Don't Miss This Train

Review of Barry Callaghan, Between Trains (Toronto: McArthur & Company, 2007).

The finest short stories teach us to apprehend with renewed clarity a world that habit and tired assumptions have reduced to an indistinct blur, and at the same time explore through their dark suffusions of meaning the de-creative and transformative power of the story-teller’s art.

Barry Callaghan’s exhilarating new collection begins with an unfolding bundle of jests on just this subject. An older writer—who goes unnamed, though his speech rhythms, melancholia and hip-flask of bourbon all suggest Edmund Wilson—has joined the narrator at a small railway station to talk about story-telling. The two elliptical stories he tells touch on their own tutelary relationship. In the first, a bereaved horse-trainer fends off a younger man’s commiserations with a riddling colloquialism that perfectly makes the story-teller’s point about how “anything that’s really real in the past—like a death—keeps coming at you out of the future.” When the narrator doubts that this Yankee koan could actually be a story, he tells a second still briefer tale that “another writer once told me in Paris when I was about your age.” It’s Somerset Maugham’s gem about how the tables were turned on him by a schoolgirl whose class he had informed that any good story “is all about brevity, religion, mystery, sex, aristocracy and plain language.” She promptly wrote one that summed up his aesthetic: “‘My God,’ said the Duchess, ‘I’m pregnant.
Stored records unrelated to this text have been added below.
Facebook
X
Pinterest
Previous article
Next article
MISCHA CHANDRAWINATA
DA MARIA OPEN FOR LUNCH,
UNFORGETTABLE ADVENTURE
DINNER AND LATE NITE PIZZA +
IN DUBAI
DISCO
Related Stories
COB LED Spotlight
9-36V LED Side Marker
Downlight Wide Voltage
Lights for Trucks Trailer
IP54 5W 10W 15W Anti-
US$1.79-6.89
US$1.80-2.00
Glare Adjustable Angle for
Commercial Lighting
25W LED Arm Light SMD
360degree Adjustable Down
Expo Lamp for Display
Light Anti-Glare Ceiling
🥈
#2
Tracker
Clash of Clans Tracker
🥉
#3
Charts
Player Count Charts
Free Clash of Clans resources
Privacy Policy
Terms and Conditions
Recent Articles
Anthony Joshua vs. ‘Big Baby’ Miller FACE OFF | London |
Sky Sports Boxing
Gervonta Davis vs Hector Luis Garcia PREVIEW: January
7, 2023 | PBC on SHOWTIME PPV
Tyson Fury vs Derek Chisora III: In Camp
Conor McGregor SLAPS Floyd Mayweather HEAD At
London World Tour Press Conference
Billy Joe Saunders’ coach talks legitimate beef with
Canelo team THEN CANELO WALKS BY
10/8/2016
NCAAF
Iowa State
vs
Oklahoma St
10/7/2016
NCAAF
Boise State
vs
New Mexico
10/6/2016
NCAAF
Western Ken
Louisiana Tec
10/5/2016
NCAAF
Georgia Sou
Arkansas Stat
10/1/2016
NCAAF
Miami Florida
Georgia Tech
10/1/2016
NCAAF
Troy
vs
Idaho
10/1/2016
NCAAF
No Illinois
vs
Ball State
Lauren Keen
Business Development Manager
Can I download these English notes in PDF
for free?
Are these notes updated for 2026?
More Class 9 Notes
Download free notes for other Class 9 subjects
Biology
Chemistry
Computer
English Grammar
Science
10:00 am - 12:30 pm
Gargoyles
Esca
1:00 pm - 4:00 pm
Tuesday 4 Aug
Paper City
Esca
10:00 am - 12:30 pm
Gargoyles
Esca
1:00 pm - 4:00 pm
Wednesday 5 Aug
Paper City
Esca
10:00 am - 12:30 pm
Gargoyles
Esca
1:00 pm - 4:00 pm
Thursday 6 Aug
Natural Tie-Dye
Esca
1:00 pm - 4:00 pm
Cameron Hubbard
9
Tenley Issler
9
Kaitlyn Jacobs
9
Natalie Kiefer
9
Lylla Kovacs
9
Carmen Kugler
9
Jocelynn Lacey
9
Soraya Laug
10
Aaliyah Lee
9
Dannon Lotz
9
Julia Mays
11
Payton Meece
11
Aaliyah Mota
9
I wonder who did it?’”

Since Callaghan’s station-house story-teller will accept neither laughter nor complaint, he and the narrator sip whisky together, between trains, between the words that form a story and the pause in which its meanings unfold, in a silence “still as still waters could be.” That stillness, the older man has said, is what defines the best storytelling.

Midway through this book, in “Paul Valéry’s Shoe,” Callaghan writes movingly of the self-devouring struggle to bring a story to formal perfection, to the point at which it becomes true to itself. Yet the mastery evident throughout this collection is not merely formal: the truths arrived at through these stories’ laconic restraint, their unerring rightness of voice and tonality, are also, one feels, deep truths of the human heart—and dark truths, unflinchingly confronted, of recent history.

In “Dog Days of Love,” a story of wonderful tenderness, an old priest devotionally attached to the Shroud of Turin returns from reconciling two parishioners to his and their own imminent deaths to find his dog Anselm chewing the Holy face out of his replica of the Shroud. There ensues a strange transaction, a urine-soaked embrace in which the old man, comforting the animal that has cowered from his anger, blasphemously finds in its terrified and loving eyes what “must have been the real look in Christ’s eyes as He hung on the cross.”

A different tenderness, joyous and erotic, shines through “A One-Night Stand,” a delicate and tone-perfect story of love between an aging blues musician and a ventriloquist. Other stories take the reader, no less persuasively, into madness and violence—the deep mourning of a woman for her stillborn child, the haunting vigilante vengeance of a blue-helmet sniper on war-criminals in Bosnia, and the howling insanity of rural-gothic religiosity.

The collection’s longest, riskiest and most astonishing story, “Drei Alter Kockers,” hovers between these two poles of redemptive tenderness and violence. Two of the three old crocks of its title are Shoah survivors, one a hat-maker, the other a loan-shark and former Auschwitz kapo. The third, Al Rosenzweig, is a home-grown Toronto gangster whose friends, we learn in an earlier linked story, call him Piano—not because he once strangled with piano wire two mafiosi who wanted to take over the local gambling scene, but because for years he has played Irving Berlin and Cole Porter songs on the piano on Thursday nights for Shoah survivors at a Bathurst Street social club. This brilliant narrative stands comparison as a tour de force with the best of Isaac Babel’s stories of Benya Krik, the king of Odessa’s Jewish gangsters; and it is perhaps not accidental that the hitman who gets the last word in this and another story shares the surname of Franz Rosenzweig, author of The Star of Redemption and one of the great Jewish philosophers of the twentieth century.

Between Trains is the work of a master at full stretch.

“Do yourself a favour,” Al Rosenzweig says in offering a slice of cheesecake, but might equally well say of this extraordinary book: “it’ll look good on you.”